3) Champions never quit. Meredith Kessler and Cam Brown didn’t win this weekend past. They weren’t going to give their titles away without a fight, though. Both Brown and Kessler raced hard to finish and, in doing so, left the crowd with reason to remember why they have been so successful in the previous editions. And, while we are talking through this, the post race carriage of both these former multiple winners should be noted too. Kessler, in tears at the press conference, felt she had let down the city of Taupo, a place that has embraced the five-time winner. The usual phlegmatic Brown, too, had to be helped to the press conference and, when he sat, he spoke the hard truth about a day that nearly saw him king once more.

4) Braden Currie is a man on a mission. Currie came to Taupo with the infamous Coast to Coast in his legs. A race he has won before, but lost this year. Surely another endurance tilt so close to that event was going to be about two things: recovery and redemption. Curry went off the front on the bike and ground his more highly fancied opponents into the Taupo dirt. One by one they came, challenged and fell away as the young Kiwi held his nerve against more seasoned pros. This was a breakthrough win and Currie showed he had the right stuff to withstand the pressure.

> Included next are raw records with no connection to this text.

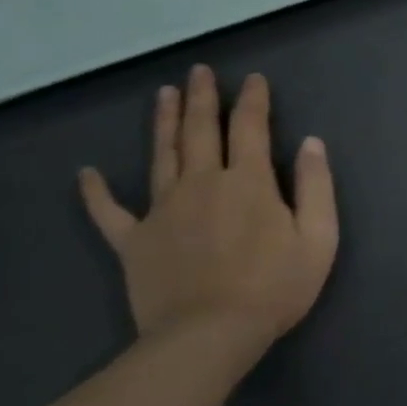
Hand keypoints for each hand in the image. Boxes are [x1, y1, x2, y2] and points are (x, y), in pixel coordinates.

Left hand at [78, 66, 339, 347]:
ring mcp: (162, 210)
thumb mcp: (319, 237)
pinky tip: (86, 173)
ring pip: (160, 155)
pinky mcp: (133, 240)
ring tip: (163, 94)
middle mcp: (202, 183)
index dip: (253, 100)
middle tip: (199, 71)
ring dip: (163, 122)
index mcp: (248, 182)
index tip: (253, 79)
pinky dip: (96, 191)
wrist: (210, 333)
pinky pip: (109, 211)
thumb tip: (311, 144)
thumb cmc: (275, 286)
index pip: (251, 128)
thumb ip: (316, 186)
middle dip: (202, 99)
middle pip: (200, 131)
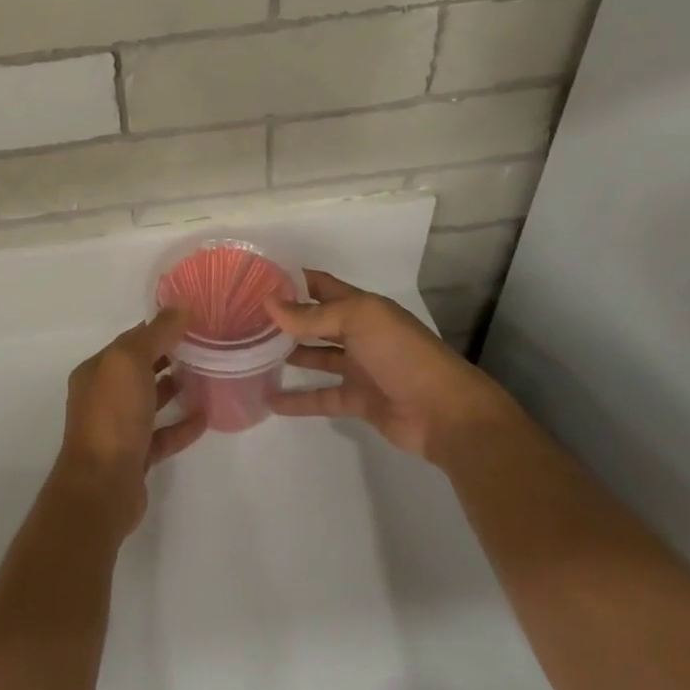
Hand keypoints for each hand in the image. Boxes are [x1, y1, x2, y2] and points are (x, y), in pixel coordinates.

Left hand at [56, 309, 206, 535]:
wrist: (102, 486)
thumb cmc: (112, 415)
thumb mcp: (130, 361)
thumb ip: (156, 334)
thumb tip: (180, 307)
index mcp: (97, 371)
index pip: (130, 341)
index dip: (159, 328)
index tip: (193, 320)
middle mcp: (103, 396)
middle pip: (140, 369)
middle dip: (169, 356)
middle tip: (207, 347)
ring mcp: (119, 428)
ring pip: (151, 401)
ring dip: (176, 388)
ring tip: (209, 376)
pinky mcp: (136, 456)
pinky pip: (163, 435)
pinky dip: (182, 425)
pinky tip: (206, 417)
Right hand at [265, 269, 507, 459]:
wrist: (445, 412)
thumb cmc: (402, 354)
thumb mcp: (358, 321)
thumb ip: (312, 316)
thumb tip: (268, 303)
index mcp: (362, 307)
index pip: (322, 286)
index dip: (294, 280)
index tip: (257, 277)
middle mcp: (359, 333)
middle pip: (317, 321)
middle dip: (286, 317)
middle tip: (245, 316)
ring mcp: (359, 368)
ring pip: (316, 357)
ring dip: (289, 354)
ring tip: (251, 353)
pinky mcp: (358, 400)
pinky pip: (320, 397)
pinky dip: (297, 400)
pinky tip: (269, 399)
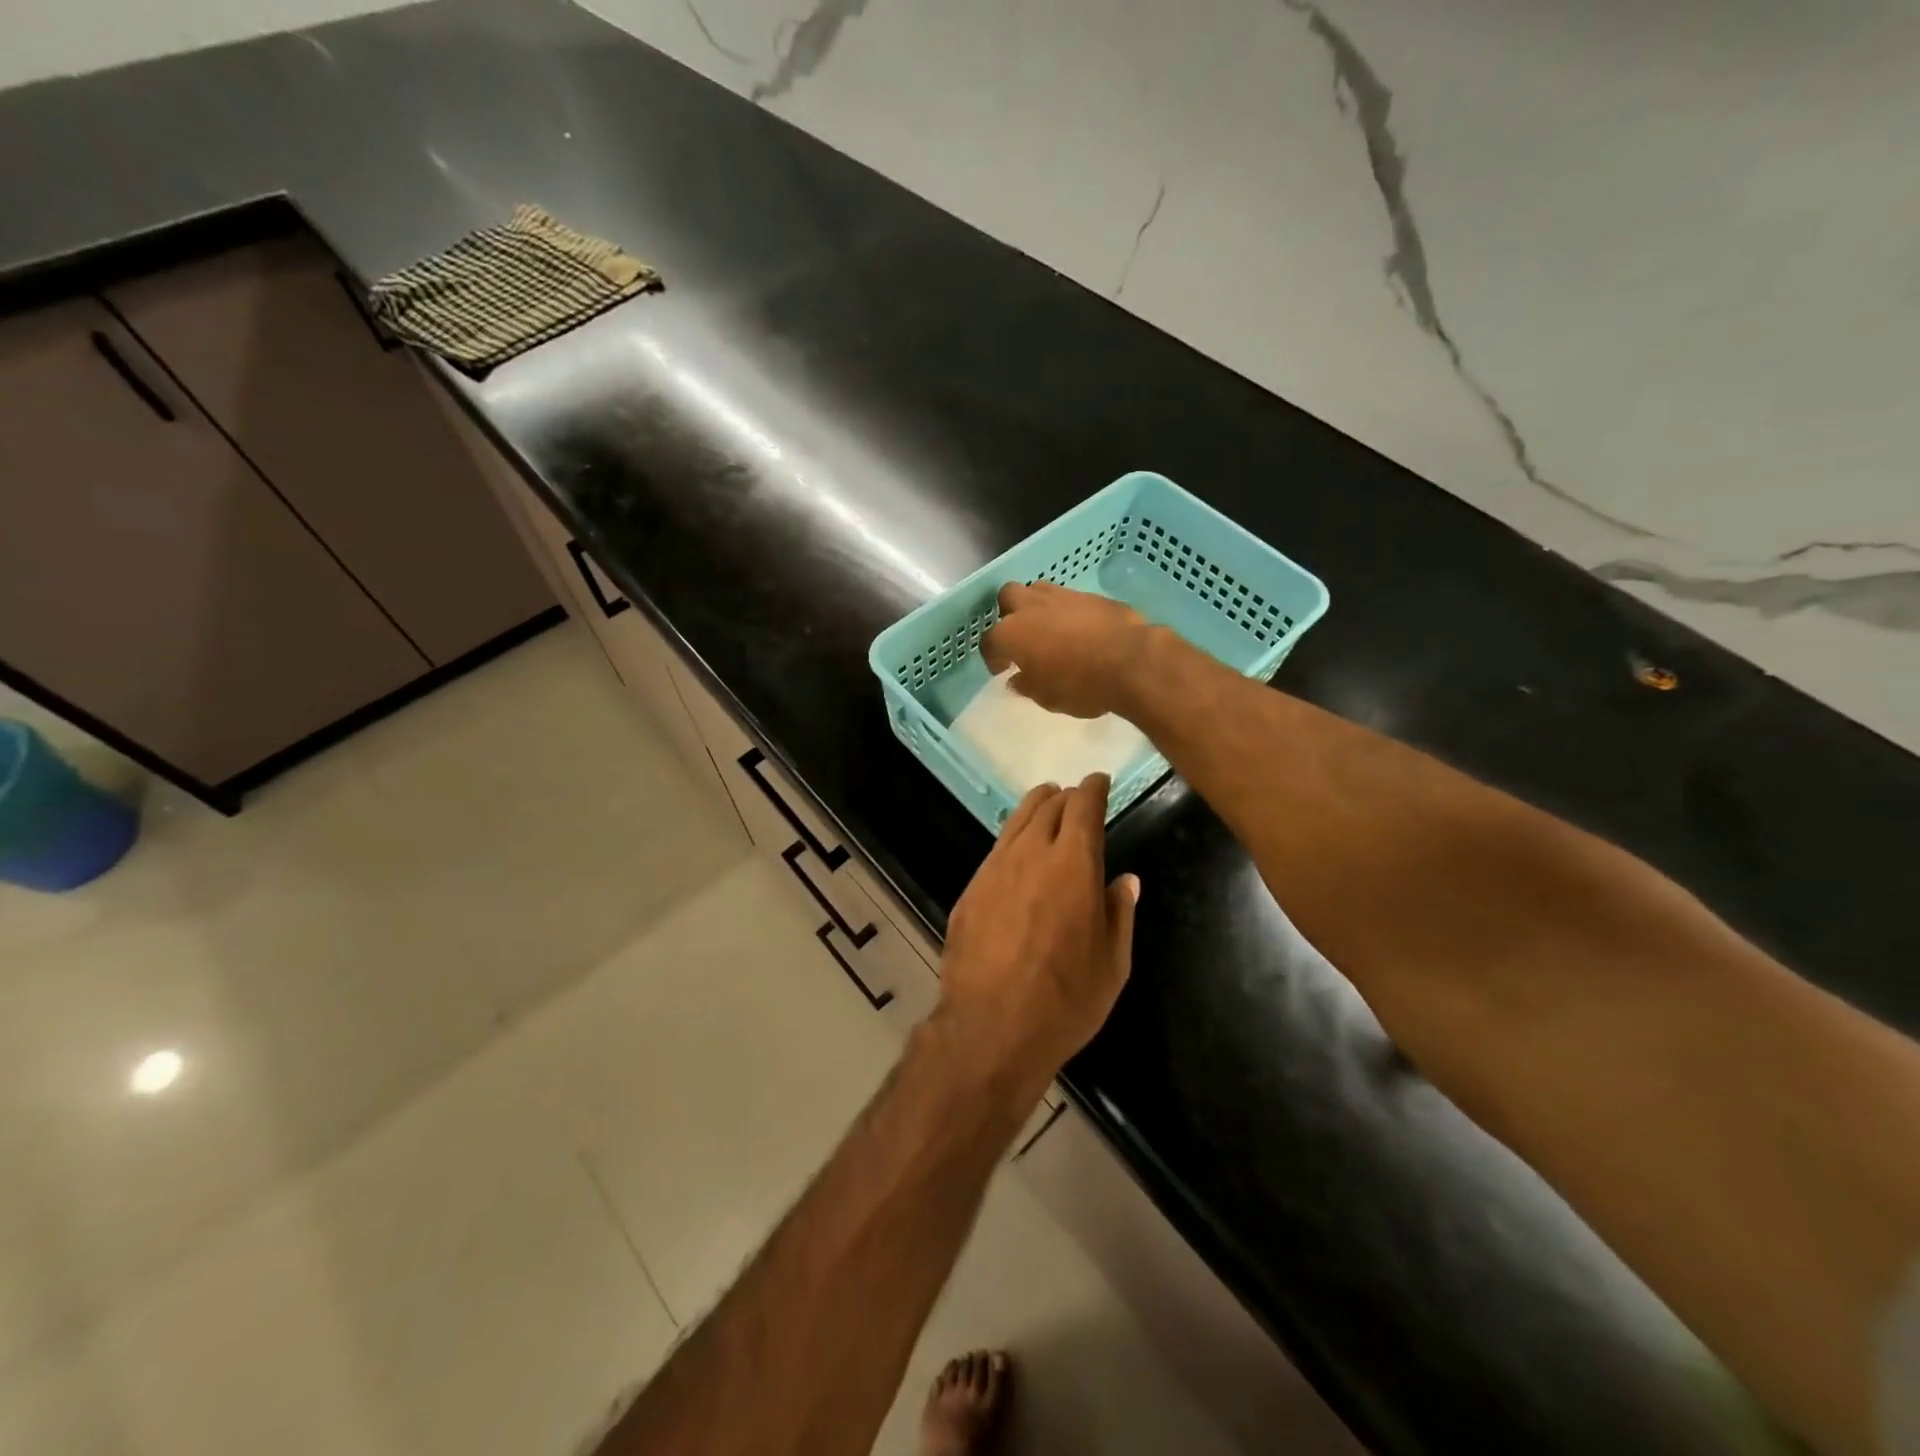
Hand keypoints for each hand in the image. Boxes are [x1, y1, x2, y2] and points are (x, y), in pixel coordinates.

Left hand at [936, 775, 1139, 1096]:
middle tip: (1075, 796)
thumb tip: (1125, 880)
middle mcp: (1031, 854)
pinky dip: (1013, 839)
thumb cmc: (1065, 1000)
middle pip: (1048, 806)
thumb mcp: (1112, 963)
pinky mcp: (970, 890)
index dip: (1094, 788)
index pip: (1084, 807)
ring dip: (1035, 807)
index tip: (1099, 781)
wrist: (991, 1026)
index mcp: (1074, 864)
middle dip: (1065, 795)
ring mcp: (994, 870)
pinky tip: (1017, 852)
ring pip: (1016, 822)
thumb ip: (1119, 913)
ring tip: (1046, 802)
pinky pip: (996, 851)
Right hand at [979, 582, 1151, 719]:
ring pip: (1038, 590)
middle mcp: (1030, 607)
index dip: (993, 657)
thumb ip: (1027, 685)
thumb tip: (1017, 678)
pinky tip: (1078, 629)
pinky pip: (1069, 598)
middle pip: (1008, 597)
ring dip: (1037, 607)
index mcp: (1011, 634)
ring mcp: (1062, 596)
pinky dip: (1067, 611)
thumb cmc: (1080, 685)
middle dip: (1009, 614)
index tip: (1003, 669)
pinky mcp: (1090, 595)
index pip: (989, 642)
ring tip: (1048, 629)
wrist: (1131, 661)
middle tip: (1022, 637)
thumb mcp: (1047, 698)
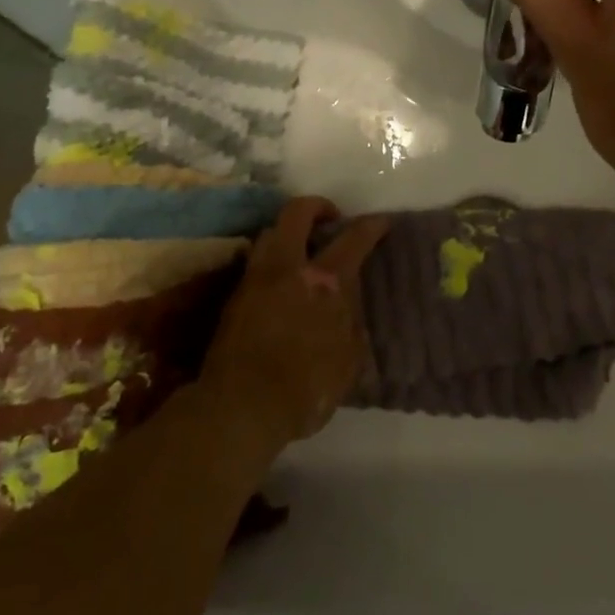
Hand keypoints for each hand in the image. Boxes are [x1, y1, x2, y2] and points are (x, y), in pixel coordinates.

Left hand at [200, 197, 389, 449]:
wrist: (241, 408)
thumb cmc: (305, 390)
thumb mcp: (347, 363)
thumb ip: (351, 327)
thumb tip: (348, 310)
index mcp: (325, 282)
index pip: (353, 239)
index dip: (371, 226)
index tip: (381, 223)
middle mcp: (289, 268)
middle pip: (297, 213)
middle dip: (317, 206)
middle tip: (330, 219)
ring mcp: (256, 279)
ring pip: (270, 232)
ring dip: (288, 232)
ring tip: (301, 248)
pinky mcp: (234, 296)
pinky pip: (256, 261)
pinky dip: (272, 259)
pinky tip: (280, 279)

5) Sometime you kick, sometimes you get kicked. Triathlon is a humble sport (and paid as such) and this might be the reason that most of the pros in the line up are just, well, sensible. And when it doesn’t go their way, they don’t go into full melt down and become media tools. Three in particular from Taupo did not have the day they were after. Marino Vanhoenacker, Annabel Luxford and Terenzo Bozzone all didn't reach the heights of their ability. But, to watch them handle their disappointment post race was testament to how amazing they are as people and competitors. Add Cam Brown and Meredith Kessler to the list, too, for the classy way they handled defeat and you have a blueprint for how sports should be conducted.